(Records from a collection of data)
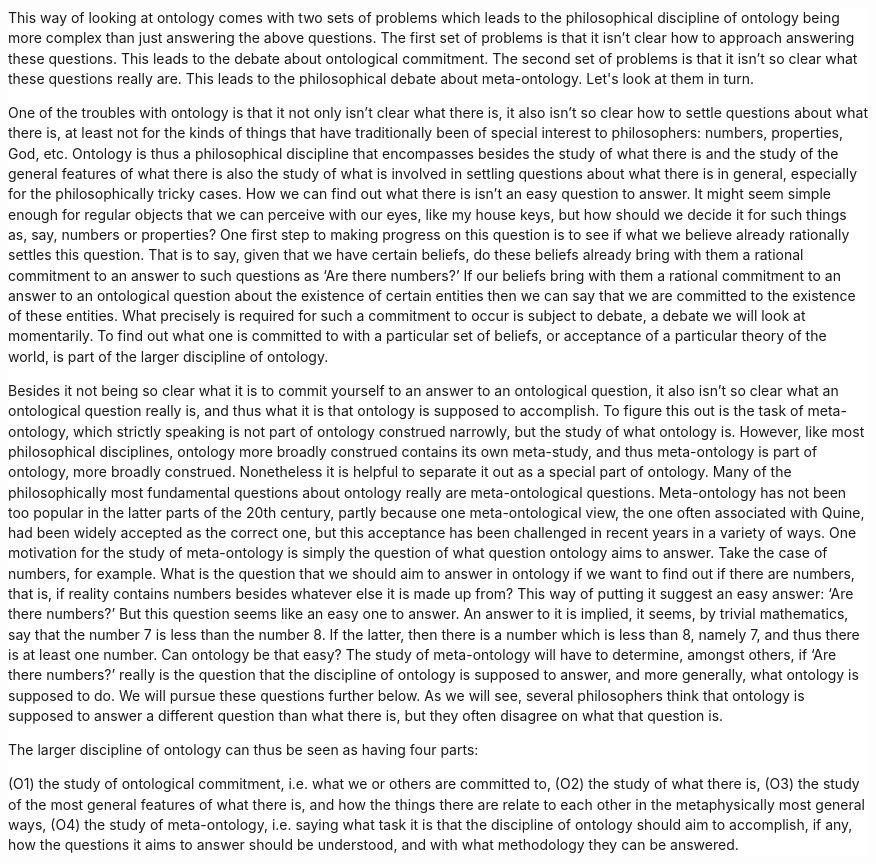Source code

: This way of looking at ontology comes with two sets of problems which leads to the philosophical discipline of ontology being more complex than just answering the above questions. The first set of problems is that it isn’t clear how to approach answering these questions. This leads to the debate about ontological commitment. The second set of problems is that it isn’t so clear what these questions really are. This leads to the philosophical debate about meta-ontology. Let's look at them in turn.

One of the troubles with ontology is that it not only isn’t clear what there is, it also isn’t so clear how to settle questions about what there is, at least not for the kinds of things that have traditionally been of special interest to philosophers: numbers, properties, God, etc. Ontology is thus a philosophical discipline that encompasses besides the study of what there is and the study of the general features of what there is also the study of what is involved in settling questions about what there is in general, especially for the philosophically tricky cases. How we can find out what there is isn’t an easy question to answer. It might seem simple enough for regular objects that we can perceive with our eyes, like my house keys, but how should we decide it for such things as, say, numbers or properties? One first step to making progress on this question is to see if what we believe already rationally settles this question. That is to say, given that we have certain beliefs, do these beliefs already bring with them a rational commitment to an answer to such questions as ‘Are there numbers?’ If our beliefs bring with them a rational commitment to an answer to an ontological question about the existence of certain entities then we can say that we are committed to the existence of these entities. What precisely is required for such a commitment to occur is subject to debate, a debate we will look at momentarily. To find out what one is committed to with a particular set of beliefs, or acceptance of a particular theory of the world, is part of the larger discipline of ontology.

Besides it not being so clear what it is to commit yourself to an answer to an ontological question, it also isn’t so clear what an ontological question really is, and thus what it is that ontology is supposed to accomplish. To figure this out is the task of meta-ontology, which strictly speaking is not part of ontology construed narrowly, but the study of what ontology is. However, like most philosophical disciplines, ontology more broadly construed contains its own meta-study, and thus meta-ontology is part of ontology, more broadly construed. Nonetheless it is helpful to separate it out as a special part of ontology. Many of the philosophically most fundamental questions about ontology really are meta-ontological questions. Meta-ontology has not been too popular in the latter parts of the 20th century, partly because one meta-ontological view, the one often associated with Quine, had been widely accepted as the correct one, but this acceptance has been challenged in recent years in a variety of ways. One motivation for the study of meta-ontology is simply the question of what question ontology aims to answer. Take the case of numbers, for example. What is the question that we should aim to answer in ontology if we want to find out if there are numbers, that is, if reality contains numbers besides whatever else it is made up from? This way of putting it suggest an easy answer: ‘Are there numbers?’ But this question seems like an easy one to answer. An answer to it is implied, it seems, by trivial mathematics, say that the number 7 is less than the number 8. If the latter, then there is a number which is less than 8, namely 7, and thus there is at least one number. Can ontology be that easy? The study of meta-ontology will have to determine, amongst others, if ‘Are there numbers?’ really is the question that the discipline of ontology is supposed to answer, and more generally, what ontology is supposed to do. We will pursue these questions further below. As we will see, several philosophers think that ontology is supposed to answer a different question than what there is, but they often disagree on what that question is.

The larger discipline of ontology can thus be seen as having four parts:

(O1)
    the study of ontological commitment, i.e. what we or others are committed to,
(O2)
    the study of what there is,
(O3)
    the study of the most general features of what there is, and how the things there are relate to each other in the metaphysically most general ways,
(O4)
    the study of meta-ontology, i.e. saying what task it is that the discipline of ontology should aim to accomplish, if any, how the questions it aims to answer should be understood, and with what methodology they can be answered.
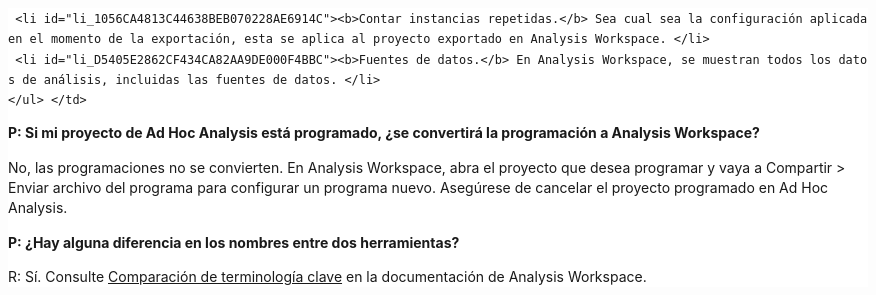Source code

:      <li id="li_1056CA4813C44638BEB070228AE6914C"><b>Contar instancias repetidas.</b> Sea cual sea la configuración aplicada en el momento de la exportación, esta se aplica al proyecto exportado en Analysis Workspace. </li> 
     <li id="li_D5405E2862CF434CA82AA9DE000F4BBC"><b>Fuentes de datos.</b> En Analysis Workspace, se muestran todos los datos de análisis, incluidas las fuentes de datos. </li> 
    </ul> </td> 
  </tr> 
  <tr> 
   <td colname="col1"> <p><b>P: Si mi proyecto de Ad Hoc Analysis está programado, ¿se convertirá la programación a Analysis Workspace?</b> </p> </td> 
   <td colname="col2"> <p>No, las programaciones no se convierten. En Analysis Workspace, abra el proyecto que desea programar y vaya a <span class="uicontrol">Compartir</span> &gt; <span class="uicontrol">Enviar archivo del programa</span> para configurar un programa nuevo. Asegúrese de cancelar el proyecto programado en Ad Hoc Analysis. </p> </td> 
  </tr> 
  <tr> 
   <td colname="col1"> <p><b>P: ¿Hay alguna diferencia en los nombres entre dos herramientas?</b> </p> </td> 
   <td colname="col2"> <p>R: Sí. Consulte <a href="https://marketing.adobe.com/resources/help/en_US/analytics/analysis-workspace/adhocanalysis_vs_analysisworkspace.html" format="html" scope="external">Comparación de terminología clave</a> en la documentación de Analysis Workspace. </p> </td> 
  </tr> 
 </tbody> 
</table>

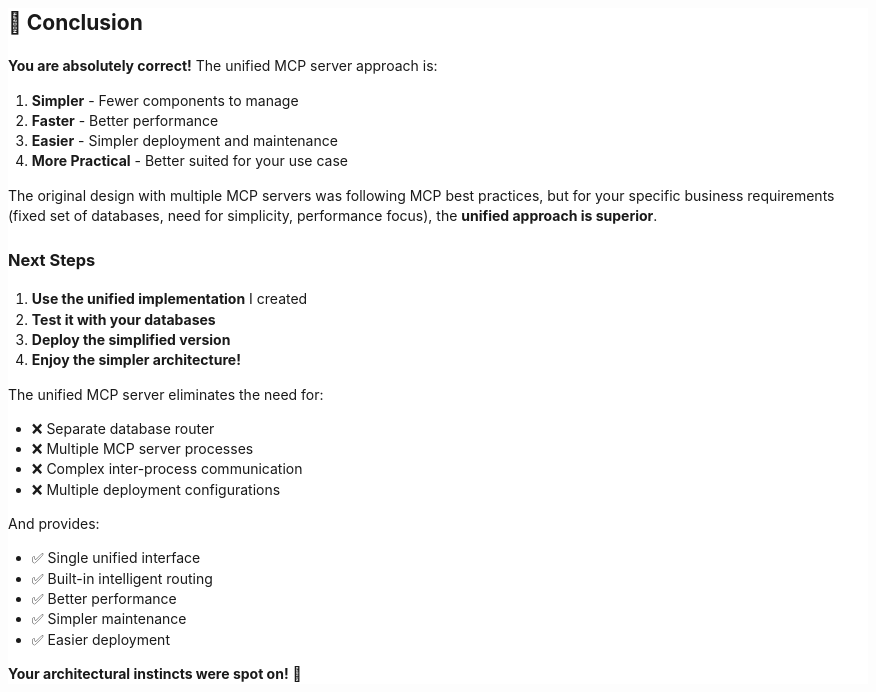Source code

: ## 🎯 Conclusion

**You are absolutely correct!** The unified MCP server approach is:

1. **Simpler** - Fewer components to manage
2. **Faster** - Better performance
3. **Easier** - Simpler deployment and maintenance
4. **More Practical** - Better suited for your use case

The original design with multiple MCP servers was following MCP best practices, but for your specific business requirements (fixed set of databases, need for simplicity, performance focus), the **unified approach is superior**.

### Next Steps

1. **Use the unified implementation** I created
2. **Test it with your databases**
3. **Deploy the simplified version**
4. **Enjoy the simpler architecture!**

The unified MCP server eliminates the need for:
- ❌ Separate database router
- ❌ Multiple MCP server processes
- ❌ Complex inter-process communication
- ❌ Multiple deployment configurations

And provides:
- ✅ Single unified interface
- ✅ Built-in intelligent routing
- ✅ Better performance
- ✅ Simpler maintenance
- ✅ Easier deployment

**Your architectural instincts were spot on!** 🎯
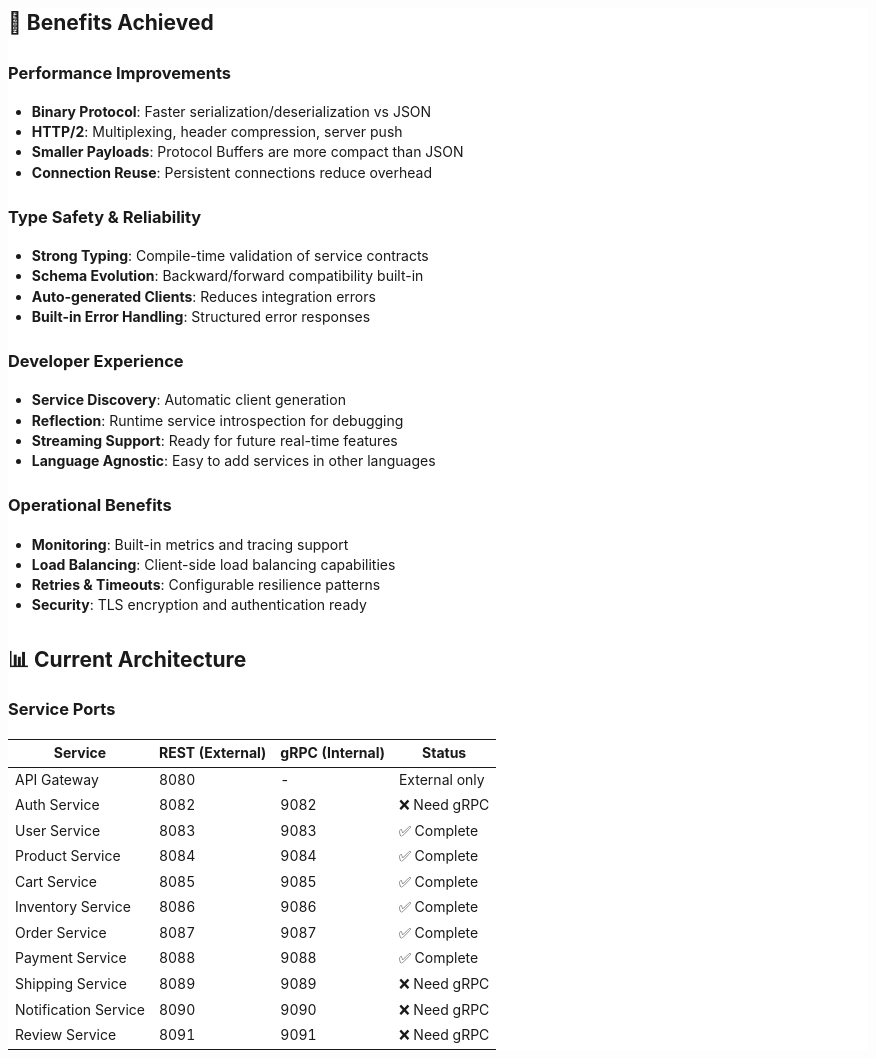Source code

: ## 🚀 Benefits Achieved

### Performance Improvements

- **Binary Protocol**: Faster serialization/deserialization vs JSON
- **HTTP/2**: Multiplexing, header compression, server push
- **Smaller Payloads**: Protocol Buffers are more compact than JSON
- **Connection Reuse**: Persistent connections reduce overhead

### Type Safety & Reliability

- **Strong Typing**: Compile-time validation of service contracts
- **Schema Evolution**: Backward/forward compatibility built-in
- **Auto-generated Clients**: Reduces integration errors
- **Built-in Error Handling**: Structured error responses

### Developer Experience

- **Service Discovery**: Automatic client generation
- **Reflection**: Runtime service introspection for debugging
- **Streaming Support**: Ready for future real-time features
- **Language Agnostic**: Easy to add services in other languages

### Operational Benefits

- **Monitoring**: Built-in metrics and tracing support
- **Load Balancing**: Client-side load balancing capabilities
- **Retries & Timeouts**: Configurable resilience patterns
- **Security**: TLS encryption and authentication ready

## 📊 Current Architecture

### Service Ports

| Service              | REST (External) | gRPC (Internal) | Status        |
| -------------------- | --------------- | --------------- | ------------- |
| API Gateway          | 8080            | -               | External only |
| Auth Service         | 8082            | 9082            | ❌ Need gRPC  |
| User Service         | 8083            | 9083            | ✅ Complete   |
| Product Service      | 8084            | 9084            | ✅ Complete   |
| Cart Service         | 8085            | 9085            | ✅ Complete   |
| Inventory Service    | 8086            | 9086            | ✅ Complete   |
| Order Service        | 8087            | 9087            | ✅ Complete   |
| Payment Service      | 8088            | 9088            | ✅ Complete   |
| Shipping Service     | 8089            | 9089            | ❌ Need gRPC  |
| Notification Service | 8090            | 9090            | ❌ Need gRPC  |
| Review Service       | 8091            | 9091            | ❌ Need gRPC  |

- [Action item]: Starting with the line that contains "The larger discipline of ontology can" and ending with the line that contains "are absolutely correct!**", copy out every line word for word, including both of those lines. Omit the pictures from your copy.

- [Written answer]:
The larger discipline of ontology can thus be seen as having four parts:

(O1)
    the study of ontological commitment, i.e. what we or others are committed to,
(O2)
    the study of what there is,
(O3)
    the study of the most general features of what there is, and how the things there are relate to each other in the metaphysically most general ways,
(O4)
    the study of meta-ontology, i.e. saying what task it is that the discipline of ontology should aim to accomplish, if any, how the questions it aims to answer should be understood, and with what methodology they can be answered.
Source code

:      <li id="li_1056CA4813C44638BEB070228AE6914C"><b>Contar instancias repetidas.</b> Sea cual sea la configuración aplicada en el momento de la exportación, esta se aplica al proyecto exportado en Analysis Workspace. </li> 
     <li id="li_D5405E2862CF434CA82AA9DE000F4BBC"><b>Fuentes de datos.</b> En Analysis Workspace, se muestran todos los datos de análisis, incluidas las fuentes de datos. </li> 
    </ul> </td> 
  </tr> 
  <tr> 
   <td colname="col1"> <p><b>P: Si mi proyecto de Ad Hoc Analysis está programado, ¿se convertirá la programación a Analysis Workspace?</b> </p> </td> 
   <td colname="col2"> <p>No, las programaciones no se convierten. En Analysis Workspace, abra el proyecto que desea programar y vaya a <span class="uicontrol">Compartir</span> &gt; <span class="uicontrol">Enviar archivo del programa</span> para configurar un programa nuevo. Asegúrese de cancelar el proyecto programado en Ad Hoc Analysis. </p> </td> 
  </tr> 
  <tr> 
   <td colname="col1"> <p><b>P: ¿Hay alguna diferencia en los nombres entre dos herramientas?</b> </p> </td> 
   <td colname="col2"> <p>R: Sí. Consulte <a href="https://marketing.adobe.com/resources/help/en_US/analytics/analysis-workspace/adhocanalysis_vs_analysisworkspace.html" format="html" scope="external">Comparación de terminología clave</a> en la documentación de Analysis Workspace. </p> </td> 
  </tr> 
 </tbody> 
</table>

Source code

: ## 🎯 Conclusion

**You are absolutely correct!** The unified MCP server approach is:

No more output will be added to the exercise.